Friedrich Leo (July 10, 1851 – January 15, 1914) was a German classical philologist born in Regenwalde, in the then-province of Pomerania (present-day Resko, Poland).

== Academic career ==
From 1868 he was a student at the University of Göttingen, and following military duty in the Franco-Prussian War, he continued his education at the University of Bonn, where he had as instructors Franz Bücheler and Hermann Usener. At Bonn his fellow students included Georg Kaibel, Friedrich von Duhn, Georg Dehio and Hans Delbrück. After graduation in 1873 he toured countries of the Mediterranean extensively.

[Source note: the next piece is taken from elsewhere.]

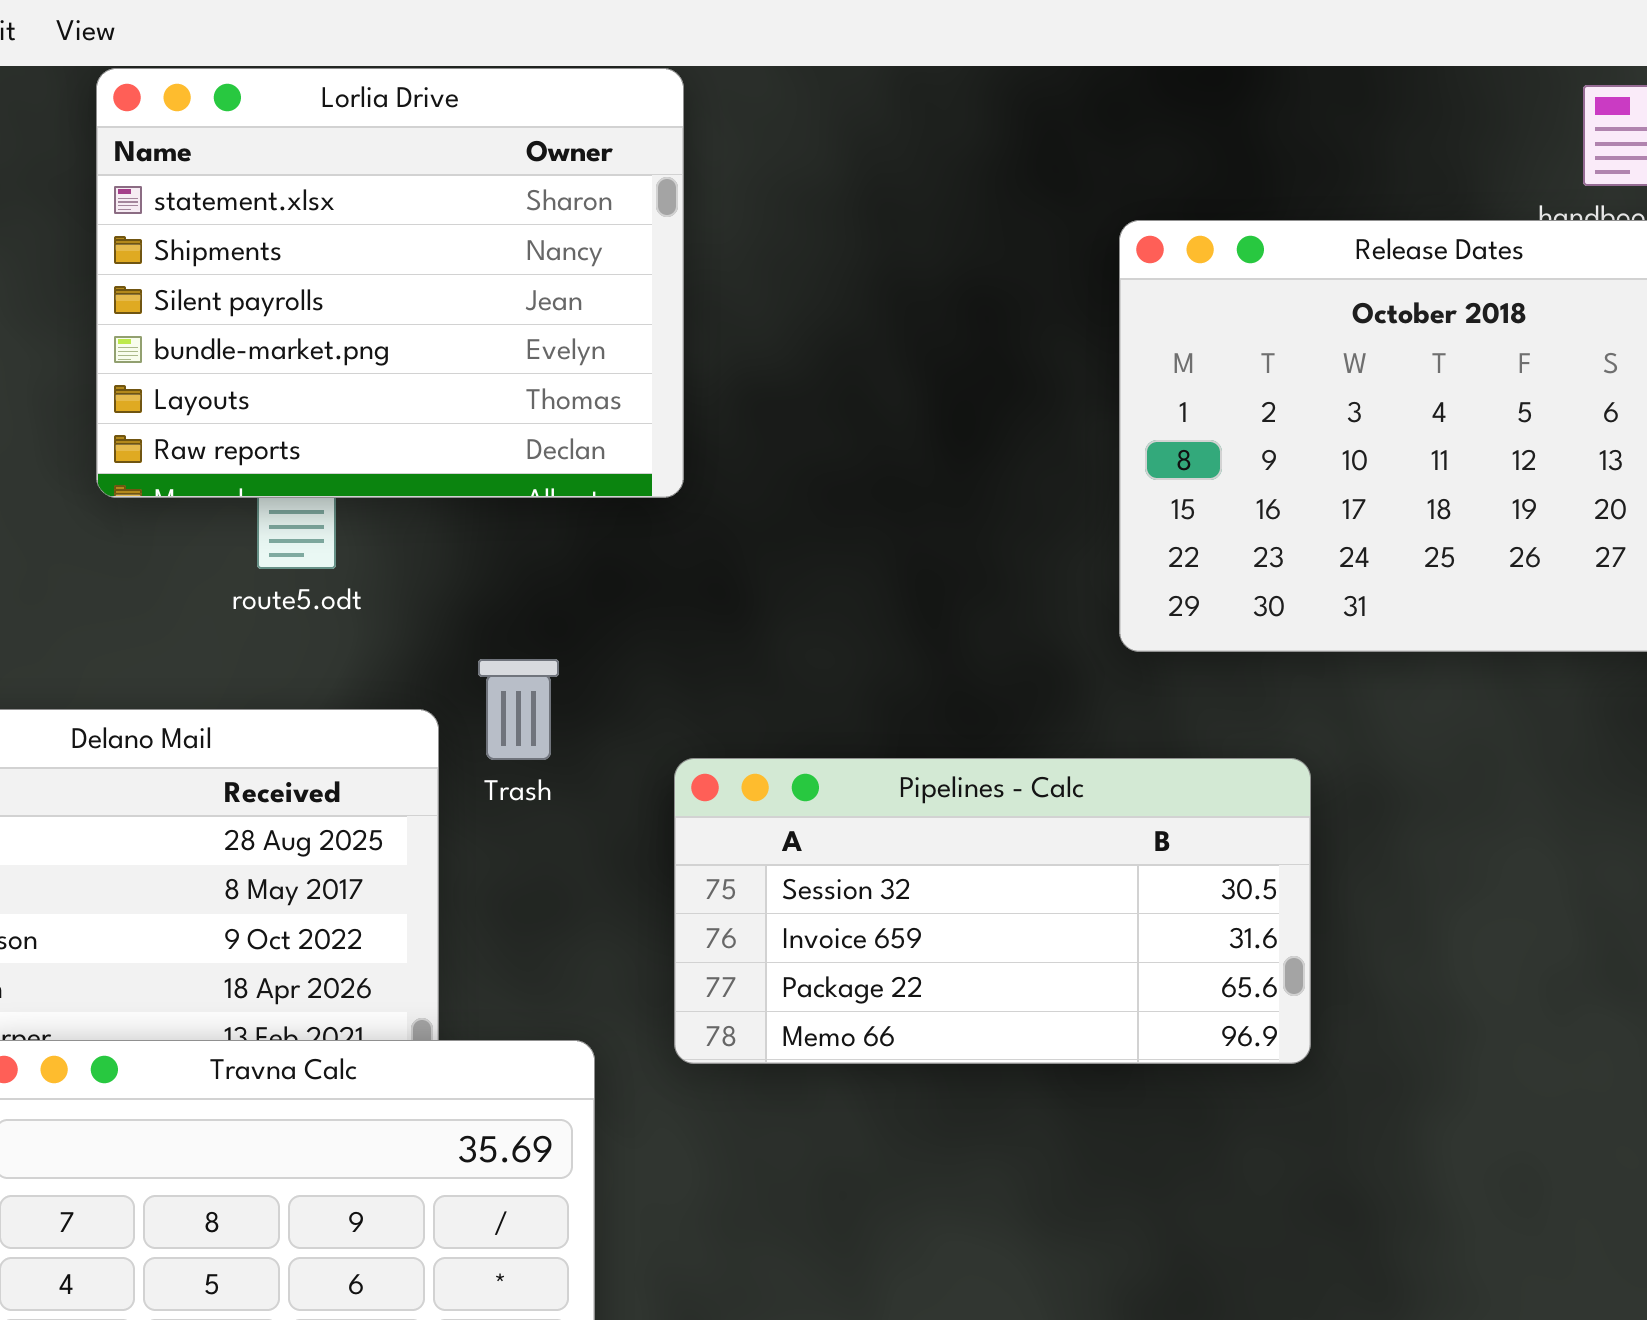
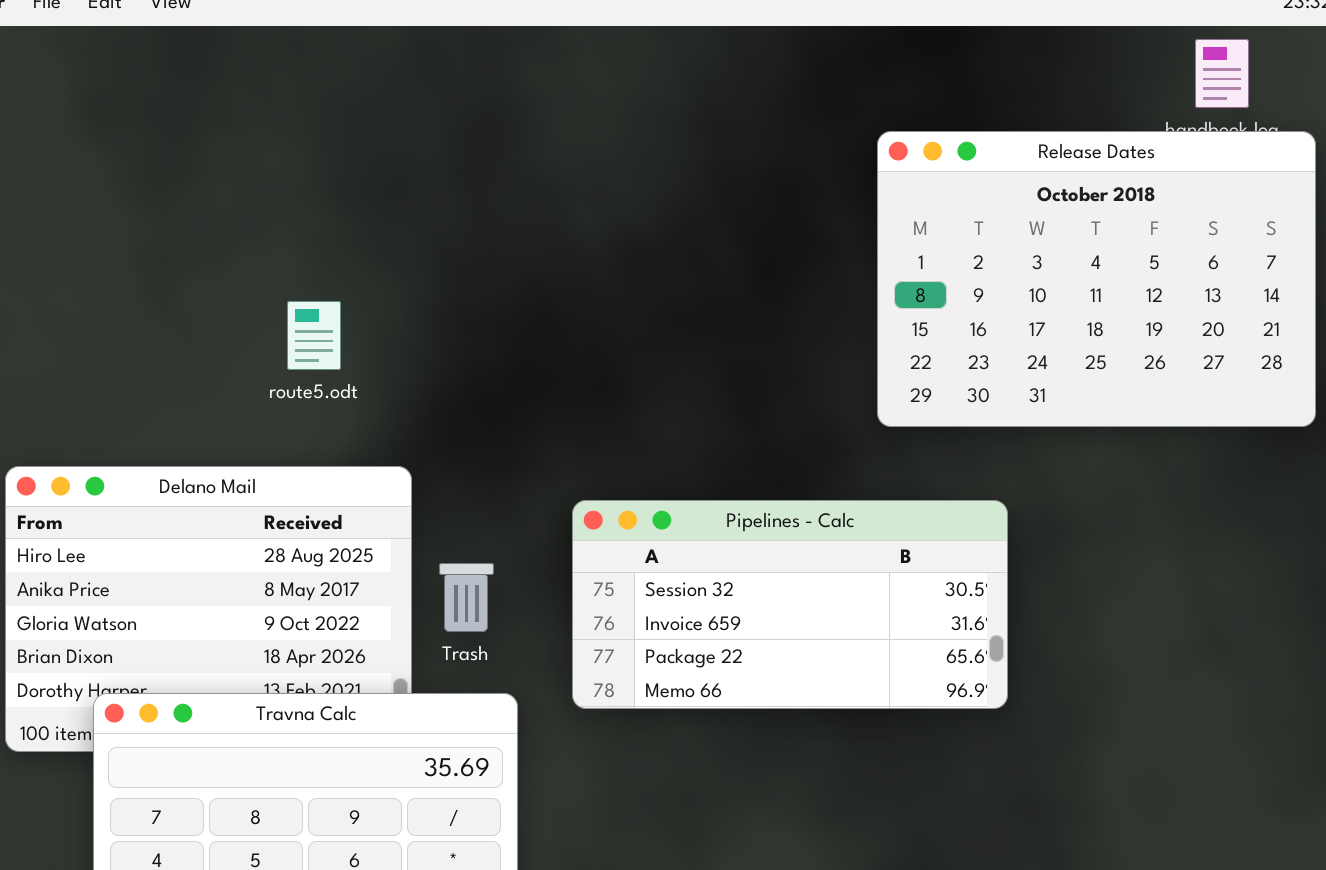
Lorlia Drive: [96,68,684,498] -> none, closed
Trash: [478,659,559,760] -> [439,563,494,632], moved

In 1881 he became an associate professor at the University of Kiel, followed by professorships at the Universities of Rostock (1883), Strasbourg (1888) and Göttingen (1889). At the latter institution he was university rector (1903–4), and was a colleague of Ulrich von Wilamowitz-Moellendorff. In 1889 he became a member of the Göttingen Academy of Sciences.

== Written works ==
Much of Leo's earlier work concerned research of Seneca's tragedies and the writings of Venantius Fortunatus. Later his focus dealt largely with works of Roman playwright Plautus and early Roman literature in general. A few of his better known publications are the following:
- Die griechisch-römische Biographie nach ihrer literarischen Form, 1901
- Plautinische Forschungen (Plautine research), 1912
- Geschichte der römischen Literatur (History of Roman literature), 1913

== Family ==
In 1883 Leo married Cécile Hensel (1858–1928), daughter of the landowner and entrepreneur Sebastian Hensel, granddaughter of the composer Fanny Mendelssohn and the painter Wilhelm Hensel and descendant of the entrepreneur and philosopher Moses Mendelssohn and sister of the philosopher Paul Hensel and the mathematician Kurt Hensel. Both Leo and his wife came from families who were assimilated German Jews, having converted to Lutheranism in the early 19th century. The couple had three children: Erika Brecht (1887–1949), the writer Ulrich Leo (1890–1964) and the theologian Paul Leo (1893–1958).